**** PROVIDED RECORDS ****
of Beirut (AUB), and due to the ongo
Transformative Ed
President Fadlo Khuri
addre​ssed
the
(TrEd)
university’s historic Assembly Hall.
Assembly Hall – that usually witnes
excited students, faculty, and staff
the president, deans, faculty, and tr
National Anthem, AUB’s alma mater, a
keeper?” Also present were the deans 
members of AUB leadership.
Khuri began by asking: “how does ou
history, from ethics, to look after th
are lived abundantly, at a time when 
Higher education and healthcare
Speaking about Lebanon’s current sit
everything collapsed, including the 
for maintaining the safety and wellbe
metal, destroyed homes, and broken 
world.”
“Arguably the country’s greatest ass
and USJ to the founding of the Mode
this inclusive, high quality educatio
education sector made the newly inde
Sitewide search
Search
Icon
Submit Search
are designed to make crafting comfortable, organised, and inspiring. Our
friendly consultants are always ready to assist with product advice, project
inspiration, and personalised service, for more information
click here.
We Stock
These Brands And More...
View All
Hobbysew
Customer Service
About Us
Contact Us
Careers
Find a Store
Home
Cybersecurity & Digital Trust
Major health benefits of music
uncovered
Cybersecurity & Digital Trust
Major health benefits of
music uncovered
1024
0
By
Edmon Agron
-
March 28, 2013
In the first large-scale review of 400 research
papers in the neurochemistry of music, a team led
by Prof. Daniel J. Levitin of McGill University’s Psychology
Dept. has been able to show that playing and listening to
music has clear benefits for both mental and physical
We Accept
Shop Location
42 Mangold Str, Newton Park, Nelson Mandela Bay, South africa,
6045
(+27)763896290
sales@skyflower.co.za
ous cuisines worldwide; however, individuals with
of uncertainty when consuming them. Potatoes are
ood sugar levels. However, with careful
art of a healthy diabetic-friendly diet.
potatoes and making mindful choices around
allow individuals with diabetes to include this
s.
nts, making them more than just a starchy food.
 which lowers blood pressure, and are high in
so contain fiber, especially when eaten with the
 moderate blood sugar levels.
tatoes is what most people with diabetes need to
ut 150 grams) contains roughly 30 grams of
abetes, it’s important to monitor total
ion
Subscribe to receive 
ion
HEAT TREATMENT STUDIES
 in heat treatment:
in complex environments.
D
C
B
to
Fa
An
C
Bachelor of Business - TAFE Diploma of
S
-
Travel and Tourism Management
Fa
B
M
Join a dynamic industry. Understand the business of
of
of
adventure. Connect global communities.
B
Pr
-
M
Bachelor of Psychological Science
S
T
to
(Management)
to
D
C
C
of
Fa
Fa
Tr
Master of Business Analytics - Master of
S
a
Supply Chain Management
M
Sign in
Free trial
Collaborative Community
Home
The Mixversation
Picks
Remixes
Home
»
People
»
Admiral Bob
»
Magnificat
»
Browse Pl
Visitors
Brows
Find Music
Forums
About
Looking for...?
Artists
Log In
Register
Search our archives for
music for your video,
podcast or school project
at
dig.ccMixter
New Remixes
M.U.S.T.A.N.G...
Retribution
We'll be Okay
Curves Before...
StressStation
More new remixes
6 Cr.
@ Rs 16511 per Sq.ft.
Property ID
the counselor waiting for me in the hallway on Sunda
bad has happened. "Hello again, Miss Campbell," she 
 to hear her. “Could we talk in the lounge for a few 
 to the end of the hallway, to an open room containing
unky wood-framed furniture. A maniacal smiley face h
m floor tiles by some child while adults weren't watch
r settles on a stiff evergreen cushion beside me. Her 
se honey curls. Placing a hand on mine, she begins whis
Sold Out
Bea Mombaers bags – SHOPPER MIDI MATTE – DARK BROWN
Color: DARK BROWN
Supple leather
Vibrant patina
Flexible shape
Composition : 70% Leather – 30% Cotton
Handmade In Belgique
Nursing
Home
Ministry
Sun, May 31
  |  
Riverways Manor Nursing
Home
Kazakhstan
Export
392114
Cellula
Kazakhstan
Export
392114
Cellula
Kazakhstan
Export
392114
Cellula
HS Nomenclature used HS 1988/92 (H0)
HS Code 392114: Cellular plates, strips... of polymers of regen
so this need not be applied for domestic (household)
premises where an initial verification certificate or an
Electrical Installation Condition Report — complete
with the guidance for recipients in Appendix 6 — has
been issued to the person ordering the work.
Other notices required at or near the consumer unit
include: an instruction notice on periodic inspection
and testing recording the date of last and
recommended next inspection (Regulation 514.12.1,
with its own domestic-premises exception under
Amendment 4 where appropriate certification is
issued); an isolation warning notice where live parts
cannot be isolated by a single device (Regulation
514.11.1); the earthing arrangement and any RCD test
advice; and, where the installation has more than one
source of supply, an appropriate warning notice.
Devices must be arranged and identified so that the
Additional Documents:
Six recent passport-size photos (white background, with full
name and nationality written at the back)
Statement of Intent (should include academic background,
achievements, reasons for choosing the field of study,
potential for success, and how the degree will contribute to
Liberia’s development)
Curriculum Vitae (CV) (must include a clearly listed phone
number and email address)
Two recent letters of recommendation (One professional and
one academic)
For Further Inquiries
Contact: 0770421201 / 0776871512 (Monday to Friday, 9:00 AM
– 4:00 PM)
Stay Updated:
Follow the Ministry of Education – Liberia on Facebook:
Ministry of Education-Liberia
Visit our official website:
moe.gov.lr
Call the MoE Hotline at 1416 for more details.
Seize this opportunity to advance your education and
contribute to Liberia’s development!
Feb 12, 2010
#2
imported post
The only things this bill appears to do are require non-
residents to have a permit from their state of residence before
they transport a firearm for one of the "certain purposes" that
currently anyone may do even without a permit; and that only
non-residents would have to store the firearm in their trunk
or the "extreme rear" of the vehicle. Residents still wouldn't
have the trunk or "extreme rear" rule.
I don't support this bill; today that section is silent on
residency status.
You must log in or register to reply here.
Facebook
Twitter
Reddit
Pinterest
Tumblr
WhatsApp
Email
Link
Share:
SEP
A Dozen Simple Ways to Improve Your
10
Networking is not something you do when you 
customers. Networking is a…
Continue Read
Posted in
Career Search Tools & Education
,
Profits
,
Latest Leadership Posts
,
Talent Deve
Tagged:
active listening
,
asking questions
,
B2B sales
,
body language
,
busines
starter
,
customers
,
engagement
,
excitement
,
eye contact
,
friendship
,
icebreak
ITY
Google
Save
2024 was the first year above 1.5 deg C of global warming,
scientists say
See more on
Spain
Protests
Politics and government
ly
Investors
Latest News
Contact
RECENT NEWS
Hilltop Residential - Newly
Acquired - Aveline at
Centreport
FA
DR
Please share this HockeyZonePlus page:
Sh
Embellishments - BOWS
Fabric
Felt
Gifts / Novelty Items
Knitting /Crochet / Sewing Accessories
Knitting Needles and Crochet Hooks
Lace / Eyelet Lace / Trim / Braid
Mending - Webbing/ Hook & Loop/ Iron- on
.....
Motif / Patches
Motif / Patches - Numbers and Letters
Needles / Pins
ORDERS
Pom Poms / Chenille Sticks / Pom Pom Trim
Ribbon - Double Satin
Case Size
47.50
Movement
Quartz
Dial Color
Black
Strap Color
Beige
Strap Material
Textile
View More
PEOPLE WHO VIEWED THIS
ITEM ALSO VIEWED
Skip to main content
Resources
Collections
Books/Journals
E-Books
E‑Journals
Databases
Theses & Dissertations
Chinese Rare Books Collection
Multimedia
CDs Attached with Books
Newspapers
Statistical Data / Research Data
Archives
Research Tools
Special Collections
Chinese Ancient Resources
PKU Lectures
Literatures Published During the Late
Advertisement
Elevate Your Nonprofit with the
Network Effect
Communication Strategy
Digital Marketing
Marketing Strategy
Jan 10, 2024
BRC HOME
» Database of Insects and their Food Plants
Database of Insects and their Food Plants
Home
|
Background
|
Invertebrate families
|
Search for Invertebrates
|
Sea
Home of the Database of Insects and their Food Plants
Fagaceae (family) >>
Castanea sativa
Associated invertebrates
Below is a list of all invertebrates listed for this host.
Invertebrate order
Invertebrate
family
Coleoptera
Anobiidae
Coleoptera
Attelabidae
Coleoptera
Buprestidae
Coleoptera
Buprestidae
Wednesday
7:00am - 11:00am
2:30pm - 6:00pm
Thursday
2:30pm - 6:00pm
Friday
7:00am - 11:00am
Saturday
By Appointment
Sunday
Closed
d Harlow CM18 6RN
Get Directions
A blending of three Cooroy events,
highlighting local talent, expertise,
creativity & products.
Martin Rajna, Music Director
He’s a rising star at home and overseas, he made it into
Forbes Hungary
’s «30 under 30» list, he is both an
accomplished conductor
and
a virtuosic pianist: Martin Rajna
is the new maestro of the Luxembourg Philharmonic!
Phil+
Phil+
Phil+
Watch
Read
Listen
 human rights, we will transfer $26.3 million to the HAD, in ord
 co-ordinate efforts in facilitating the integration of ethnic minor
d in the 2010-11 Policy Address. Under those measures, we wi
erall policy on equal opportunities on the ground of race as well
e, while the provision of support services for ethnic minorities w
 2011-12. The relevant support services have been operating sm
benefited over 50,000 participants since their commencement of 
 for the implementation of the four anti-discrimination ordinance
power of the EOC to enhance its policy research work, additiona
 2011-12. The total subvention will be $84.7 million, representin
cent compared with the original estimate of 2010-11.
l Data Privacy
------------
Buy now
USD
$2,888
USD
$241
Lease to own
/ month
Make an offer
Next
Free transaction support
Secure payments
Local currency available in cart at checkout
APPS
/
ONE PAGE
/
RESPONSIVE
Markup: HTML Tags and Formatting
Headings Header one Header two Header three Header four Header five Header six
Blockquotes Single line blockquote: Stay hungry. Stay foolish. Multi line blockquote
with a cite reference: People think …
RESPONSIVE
****
REQUIREMENT:
Within the material above, output exactly the lines from the one with "Color: DARK BROWN" through the one with "cannot be isolated", end lines included, and nothing besides.

RESPONSE:
Color: DARK BROWN
Supple leather
Vibrant patina
Flexible shape
Composition : 70% Leather – 30% Cotton
Handmade In Belgique
Nursing
Home
Ministry
Sun, May 31
  |  
Riverways Manor Nursing
Home
Kazakhstan
Export
392114
Cellula
Kazakhstan
Export
392114
Cellula
Kazakhstan
Export
392114
Cellula
HS Nomenclature used HS 1988/92 (H0)
HS Code 392114: Cellular plates, strips... of polymers of regen
so this need not be applied for domestic (household)
premises where an initial verification certificate or an
Electrical Installation Condition Report — complete
with the guidance for recipients in Appendix 6 — has
been issued to the person ordering the work.
Other notices required at or near the consumer unit
include: an instruction notice on periodic inspection
and testing recording the date of last and
recommended next inspection (Regulation 514.12.1,
with its own domestic-premises exception under
Amendment 4 where appropriate certification is
issued); an isolation warning notice where live parts
cannot be isolated by a single device (Regulation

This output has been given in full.